Starting at the line below holding "ofícios nas ruas de Santarém" and stopping at the line holding "Политика конфиденциальности", print every line exactly, both ends included, and leave the rest out.

**MATERIAL PROVIDED:**
▬▬▬

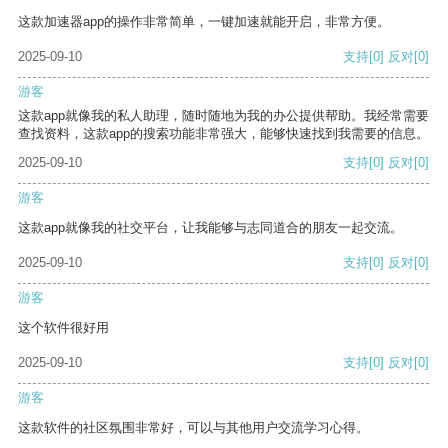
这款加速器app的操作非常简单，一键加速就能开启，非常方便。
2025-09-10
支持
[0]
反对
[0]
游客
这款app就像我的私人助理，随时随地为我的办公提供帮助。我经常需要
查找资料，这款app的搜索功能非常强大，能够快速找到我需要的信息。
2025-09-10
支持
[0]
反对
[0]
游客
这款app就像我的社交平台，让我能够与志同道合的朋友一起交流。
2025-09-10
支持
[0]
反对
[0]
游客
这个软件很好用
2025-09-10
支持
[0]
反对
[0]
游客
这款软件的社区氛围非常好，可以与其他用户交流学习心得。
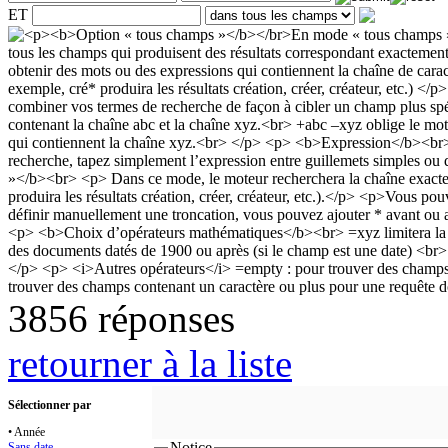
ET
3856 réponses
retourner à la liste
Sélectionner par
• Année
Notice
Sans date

▬▬▬

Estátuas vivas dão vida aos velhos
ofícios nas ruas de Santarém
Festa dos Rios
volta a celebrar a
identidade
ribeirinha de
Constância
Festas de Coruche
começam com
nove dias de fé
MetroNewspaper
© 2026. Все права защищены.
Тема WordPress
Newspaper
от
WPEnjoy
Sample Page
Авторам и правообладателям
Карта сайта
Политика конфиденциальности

▬▬▬

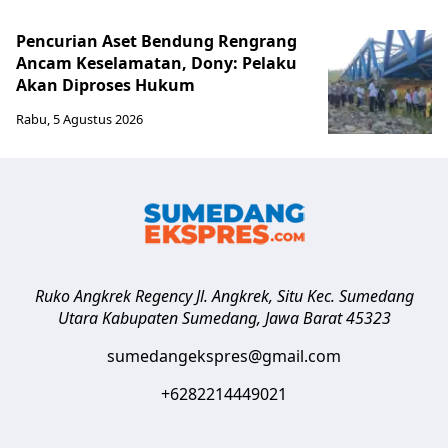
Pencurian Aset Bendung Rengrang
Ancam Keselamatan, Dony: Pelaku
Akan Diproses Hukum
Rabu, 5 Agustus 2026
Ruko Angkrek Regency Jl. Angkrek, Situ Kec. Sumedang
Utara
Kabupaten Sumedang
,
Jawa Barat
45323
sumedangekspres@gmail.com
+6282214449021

▬▬▬

**RESPONSE FOR THIS EXERCISE:**
ofícios nas ruas de Santarém
Festa dos Rios
volta a celebrar a
identidade
ribeirinha de
Constância
Festas de Coruche
começam com
nove dias de fé
MetroNewspaper
© 2026. Все права защищены.
Тема WordPress
Newspaper
от
WPEnjoy
Sample Page
Авторам и правообладателям
Карта сайта
Политика конфиденциальности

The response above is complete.